Bella Block genießt ihr Pensionärsleben. Sie besinnt sich alter Freunde, sie singt und schwenkt sichtlich besser gelaunt als früher ihr Rotweinglas – bis sie eines Tages mit Ex-Kollege Martensen eine Kunstausstellung besucht. Eine kleine, seltsame Skulptur fällt ihr ins Auge und mehr noch der Name des Künstlers: Holger Thom. Er tötete vor 17 Jahren ein Ehepaar, brutal und sadistisch, in Anwesenheit der Tochter, die er anschließend 30 Minuten in nackte Todesangst versetzte und sie schließlich verschonte. Dieser Mann, den Block für eine Zeitbombe hält und den sie als Kommissarin damals nicht „geknackt“ bekam, ist wieder auf freiem Fuß. „Dieser Mann hat viel in sich bewegt“, sagt der Bewährungshelfer und Anstalts-Psychologe – und Bella Block schaut wieder so skeptisch wie während ihrer Dienstjahre.
„Es wäre doch schön, wenn die Mordkommission einmal zuschlägt, bevor jemand rumliegt und sich die Radieschen von unten anguckt“, findet die Kommissarin im Ruhestand. „Er ist frei, es gibt keinen Fall mehr“, kontert Ex-Kollege Martensen. Thom indessen scheint die Wiedereingliederung ernst zu nehmen. Er geht einer regelmäßigen Arbeit nach und eine junge Frau interessiert sich für ihn, den nach außen so einfühlsam wirkenden Mann. Erst als er sich der Frau, die vor 17 Jahren Zeuge seiner Bluttat wurde, nähert, scheint die Situation nicht mehr kontrollierbar. Bei ihrem Ehemann liegen die Nerven blank („Was hast du mit dieser Kreatur zu sprechen?“), während sie sich in den nicht verarbeiteten Alptraum zurückzieht. Außerdem wird eine seltsame Verbundenheit zwischen Opfer und Täter sichtbar.

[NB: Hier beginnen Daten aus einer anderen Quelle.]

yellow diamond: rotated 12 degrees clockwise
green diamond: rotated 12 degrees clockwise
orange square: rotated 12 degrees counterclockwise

Bella Block lässt nicht locker. Aber kann ein Sterblicher, der nicht einmal mehr die Lizenz zum Ermitteln hat, sich gegen das Schicksal oder die Bestimmung stemmen? Die 28. „Bella Block“-Episode ist eine Art Meta-Krimi: die Titelheldin nimmt sich neue Freiheiten und die Reihe selbst emanzipiert sich vom Ermittlungsgenre. „Vorsehung“ stößt in einen Raum vor, in dem das sogenannte professionelle Ermitteln an seine Grenzen stößt. Max Färberböcks Film über die Metaphysik des Verbrechens, eine krankhaft obsessive Liebe und die Philosophie von Gut und Böse ist das Gegenstück der Alles-ist-recherchierbar-Krimis mit ihren Obduktionsbefunden, DNA-Analysen und dem Hightech-Polizeiapparat. Eine introvertierte, kammerspielartige Spannung liegt über den 90 Minuten.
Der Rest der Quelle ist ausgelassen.